Task to complete:
Copy out each line containing "EAST" from the entries below.

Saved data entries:
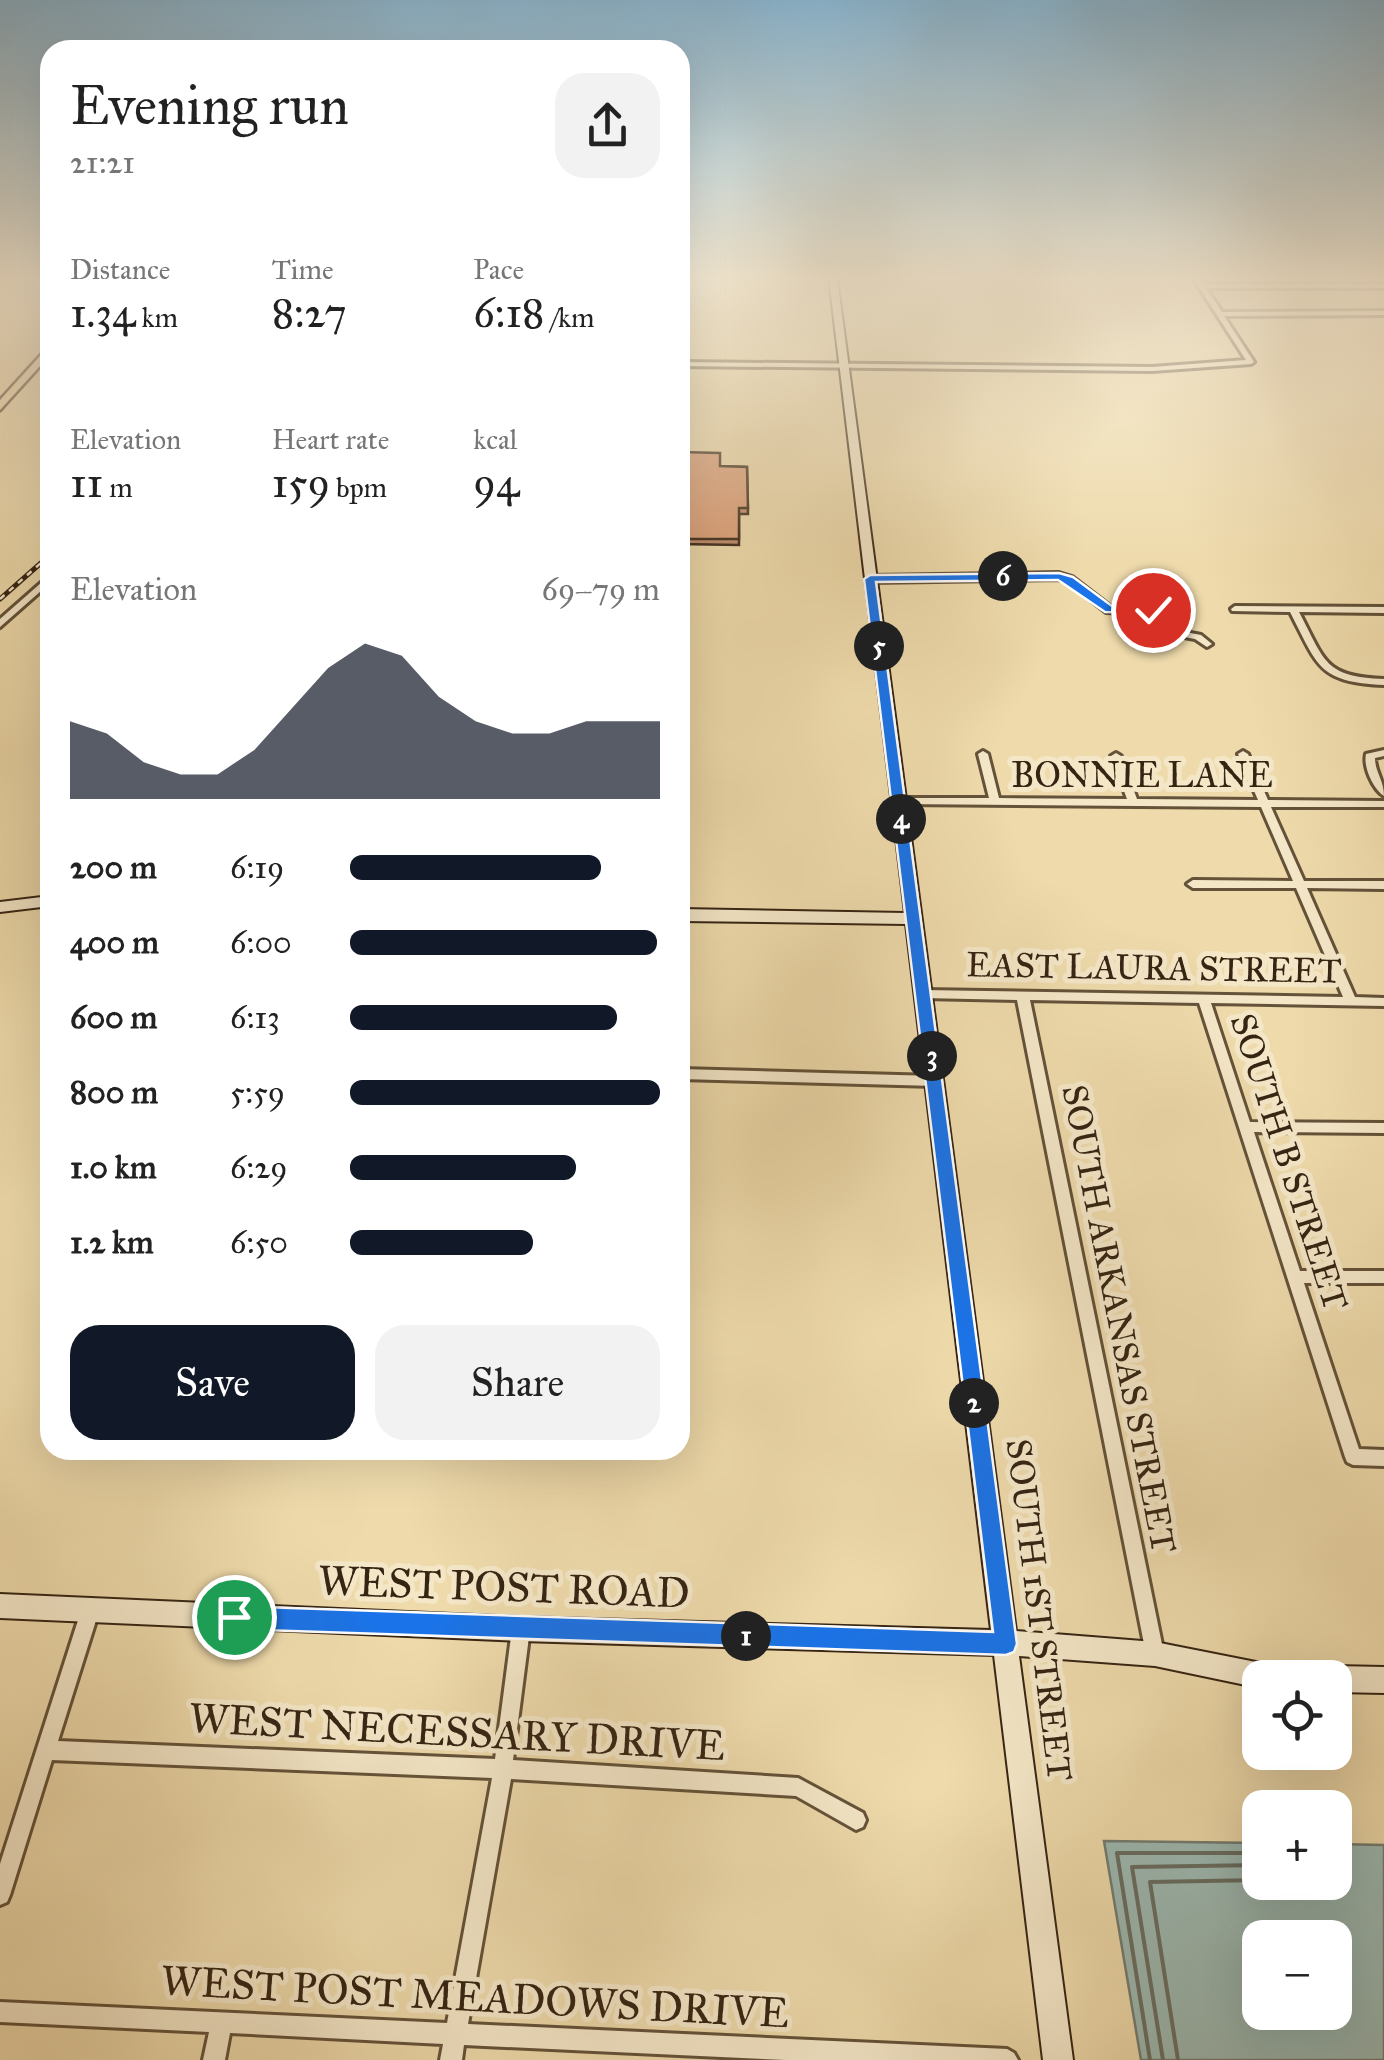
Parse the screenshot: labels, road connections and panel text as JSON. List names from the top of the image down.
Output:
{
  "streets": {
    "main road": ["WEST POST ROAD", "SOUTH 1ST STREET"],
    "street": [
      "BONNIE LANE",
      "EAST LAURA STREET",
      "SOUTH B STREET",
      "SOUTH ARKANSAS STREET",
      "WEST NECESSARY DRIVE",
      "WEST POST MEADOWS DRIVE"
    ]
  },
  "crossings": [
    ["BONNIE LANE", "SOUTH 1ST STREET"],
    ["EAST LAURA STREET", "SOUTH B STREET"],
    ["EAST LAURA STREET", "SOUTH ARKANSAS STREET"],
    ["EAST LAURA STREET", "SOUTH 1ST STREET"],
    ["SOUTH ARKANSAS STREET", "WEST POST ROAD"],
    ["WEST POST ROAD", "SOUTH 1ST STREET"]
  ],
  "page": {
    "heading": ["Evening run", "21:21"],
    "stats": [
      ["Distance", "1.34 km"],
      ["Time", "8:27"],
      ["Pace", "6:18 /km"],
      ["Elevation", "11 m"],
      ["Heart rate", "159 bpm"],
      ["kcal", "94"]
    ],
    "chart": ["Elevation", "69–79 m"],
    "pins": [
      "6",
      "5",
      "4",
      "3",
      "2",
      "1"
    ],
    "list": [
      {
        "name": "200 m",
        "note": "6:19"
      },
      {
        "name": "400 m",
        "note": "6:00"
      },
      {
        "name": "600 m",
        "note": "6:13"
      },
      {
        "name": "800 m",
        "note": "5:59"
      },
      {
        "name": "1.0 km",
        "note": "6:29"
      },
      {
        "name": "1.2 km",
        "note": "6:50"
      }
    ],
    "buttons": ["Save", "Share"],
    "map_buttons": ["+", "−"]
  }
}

Response below:
      "EAST LAURA STREET",
    ["EAST LAURA STREET", "SOUTH B STREET"],
    ["EAST LAURA STREET", "SOUTH ARKANSAS STREET"],
    ["EAST LAURA STREET", "SOUTH 1ST STREET"],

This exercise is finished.